Just catch yourself some "baitfish" and NEVER let anyone know that you plan to keep them alive. It's okay to kill them, but keep them alive and suddenly you're a scumbag in their eyes.


----------



## bmlbytes (Aug 1, 2009)

Well Minnesota can't really restrict the fishing too much seeing as it is practically the official sport of Minnesota. We got so many lakes that everyone owns a boat and everyone fishes. Half of the people fish in the winter on the ice. 

As far as bait fish go, I dont need a fishing license for that. I can go to the bait shop and buy me a bunch of minnows and bullheads.


----------



## lohachata (Jan 27, 2006)

contact NANFA...north american native fishes association..ask them about the regulations for catching and keeping native fish..this is a great organization..you may even want to join..

http://www.nanfa.org/


----------



## bmlbytes (Aug 1, 2009)

Cool thanks for the link. I will check them out when I have some time.


----------



## Mikaila31 (Nov 29, 2009)

I used a fishing licenses and netted some rainbow darters. Technically I needed a collectors permit to do that, which I would of need to apply for, and yadda yadda yadda. In the summer I kayak almost daily and see about 1000 of those fish...... I'll be crayfish trapping this year for fishy food I think..... 

Rules for both of our states, if you are under 16 you can do pretty much anything. Collect and fish without permit or license. The easiest way to do it is to take someone who is 16 or younger along with you any.


----------



## lohachata (Jan 27, 2006)

it doesn't work quite that way mikaila..if you are under 16 and "alone" ; or with others that are under 16 ; a license is not needed..but if you are with an adult ; the adult must have a license..not even you can catch and/or possess if there is an adult present.


----------



## bmlbytes (Aug 1, 2009)

Yeah that is correct loha. And you don't want to mess with the MN DNR, they are crazy sometimes.


----------



## Guest (Feb 2, 2010)

I have a bait fish collecting license, good for the common minnow here, which is the atlantic silverside, killi fish, and idk what else. The limits given to me were measured by the gallon... I could take up to 5 gallons of silversides each month lol.

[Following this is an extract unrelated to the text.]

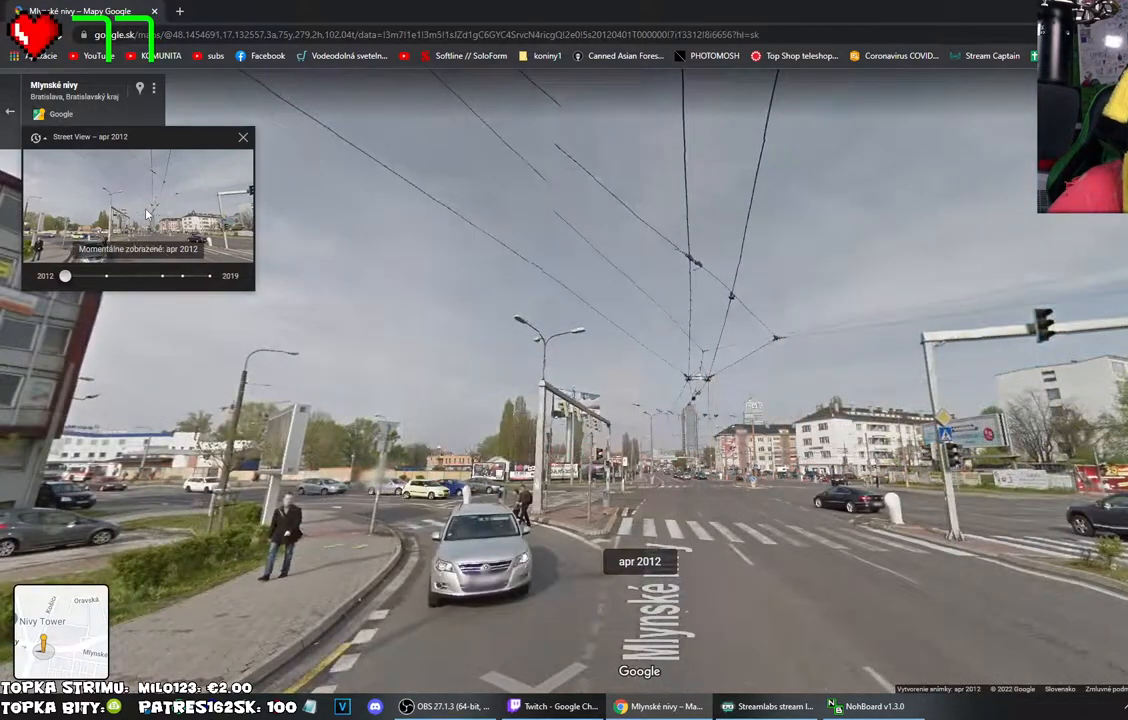
{"keys": [], "mouse": [], "events": []}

The guy at the MD DNR was a little rude about it at first, but I eventually got it after talking to him a few times.


----------



## Mikaila31 (Nov 29, 2009)

As far as I am aware the adult only needs a liscense if they are also fishing, or collecting, or helping a kid. At least thats how I understood it. BMLBYTES sometimes the MAS does native collections in the summer. They are not very often, but they take care of most all of the techical stuff, and I know the catches are reportedto the DNR.


----------



## Guest (Feb 2, 2010)

Well all that I have said I only know to be true in Maryland...


----------



## Cam (Nov 9, 2009)

bmlbytes said:


> Yeah that is correct loha. And you don't want to mess with the MN DNR, they are crazy sometimes.


Agreed. You are best not trying, although we do have some cool species up here. Catch some bass, put them in a 200 lol


----------



## Guest (Feb 3, 2010)

A 200g tank wouldn't hold some of the bass  ... at least not for very long.


----------



## Cam (Nov 9, 2009)

lol yeah. Catch some perch for the 200 haha


----------



## Guest (Feb 3, 2010)

Before my Sturgeon died we were planning on getting a perch in there. A rock fish too maybe (striped bass).

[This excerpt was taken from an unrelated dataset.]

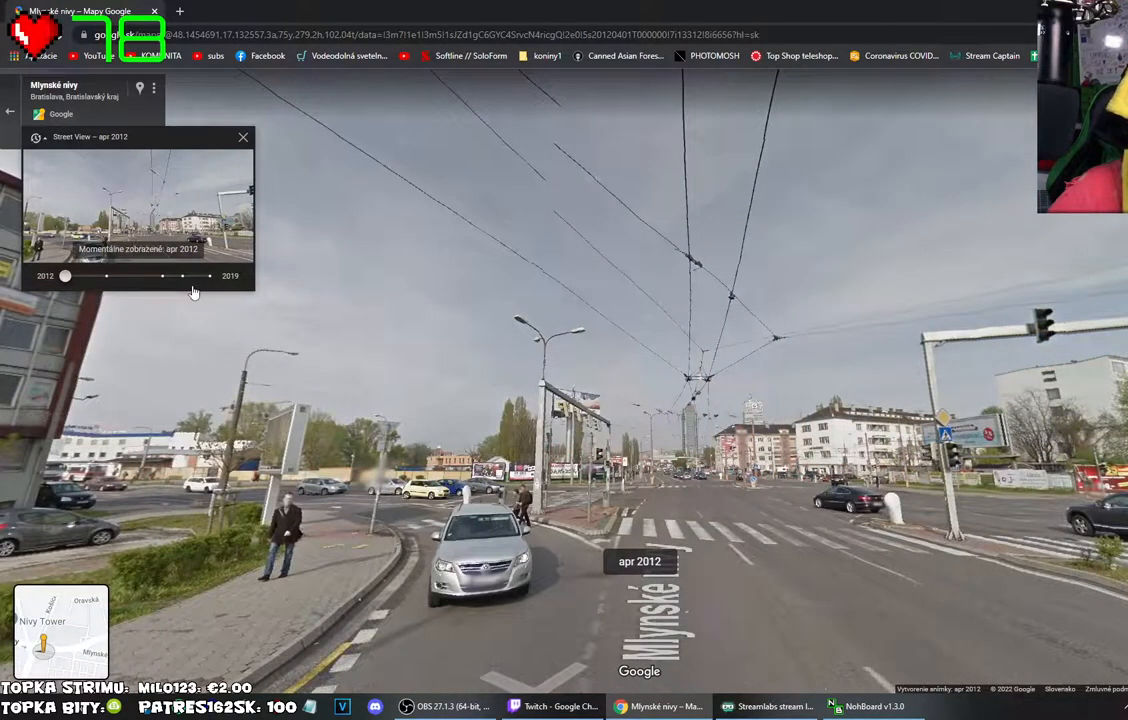
{"keys": [], "mouse": [], "events": []}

I had already had 2 stripers, both died, so I was little edgy about asking for a third lol. Especially since the lab I got them from was giving them to me for free out of a research group of striped bass.


----------



## Toshogu (Apr 24, 2009)

Never mess with fish and game. Do it by the book, or get pooched. I remeber a deer wandering onto the shooting range during the hunting season and some dude shot and killed it. It was a good shot, good kill, right sized mule deer. But unfortunatly for him it wasn't on huntable land. Next thing you know cops from thier range walked over, cuffed the dude, called fish and game and carted him off. Found out a month later the guy got hit with 3yrs jail, and a $150,000 fine for poaching.


----------



## Sea-Agg2009 (Aug 2, 2008)

Fish and wildlife in any state is not worth messing with. I work for NOAA (the people who run the national fishing industries), and I won't mess with Texas Parks and Wildlife. While I'm out collecting food, if a city cop stops by, I'll show my badge and tell him it's nothing to worry about. If a game warden were to stop by... I would be shaking in my boots. At least in Texas, a game warden has about the legal authority of a Texas Ranger. Technically speaking they are just under FBI, as no one at the state level, other than a judge, has authority over them. 

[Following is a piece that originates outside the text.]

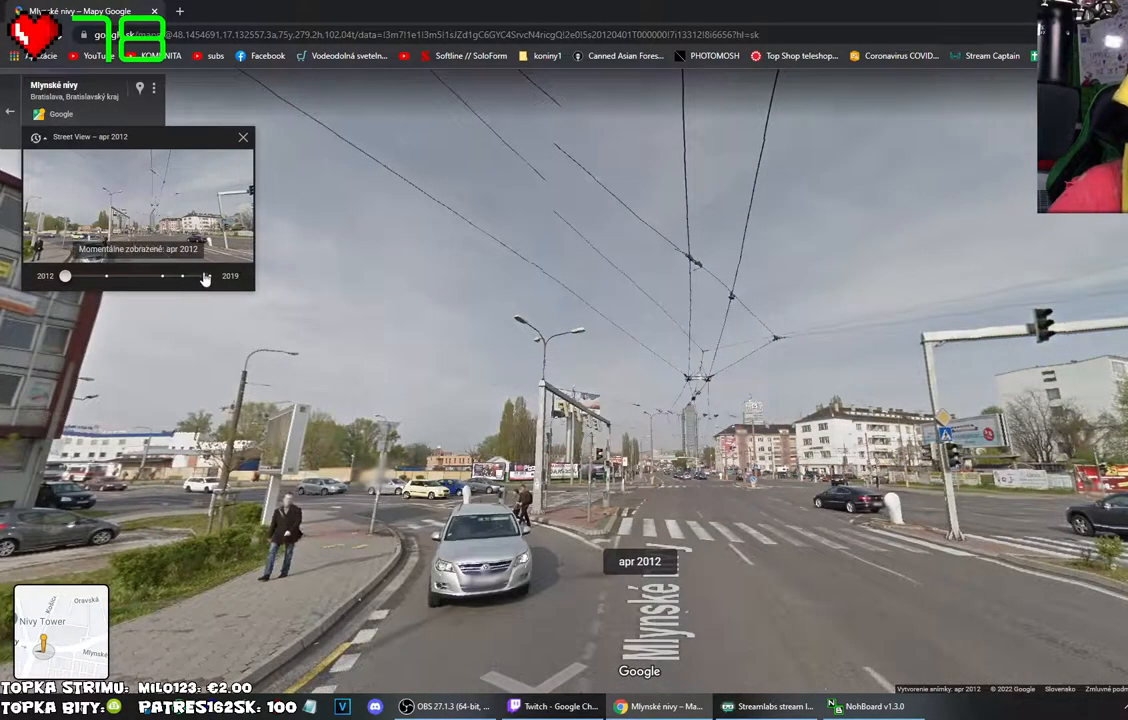
{"keys": [], "mouse": [], "events": []}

You're best bet to get around the collector's permit it simply to use a hook and line. Use pliers to press the barb in (or take it off), and just be gentle when setting a hook. If you want small perches or other such fish, use a cast net. If I'm fishing freshwater, I always get small sunfish in my cast net. Freshwater fish are MUCH more resilient than saltwater fish. I was amazed at how long these little guys lasted with I was collecting them for a class. Keeping them in a bucket with an aerator will be fine till you can get them home. For darters and bottom fishes, use a crab trap. The collapsible versions are sold for 10-15 dollars, and work great. The problem is that you have to check them every 4-6 hours so you don't kill turtles. Using traps for bait is totally legal, but people check them from time to time. If you have threatened turtle species in the area, you better not find one in your trap.


----------



## emc7 (Jul 23, 2005)

Its very illegal in GA to take any thing endangered. Its best to go with a NANFA type who has a list and can tell what's what. In a bucket, all fish kind of look alike. Some are what you want, some are illegal and some are juvies of fish that will outgrow your tank. Our club's local native fish guru took a bunch of club members out for what was mostly catch and release and they all had a great time legally.


----------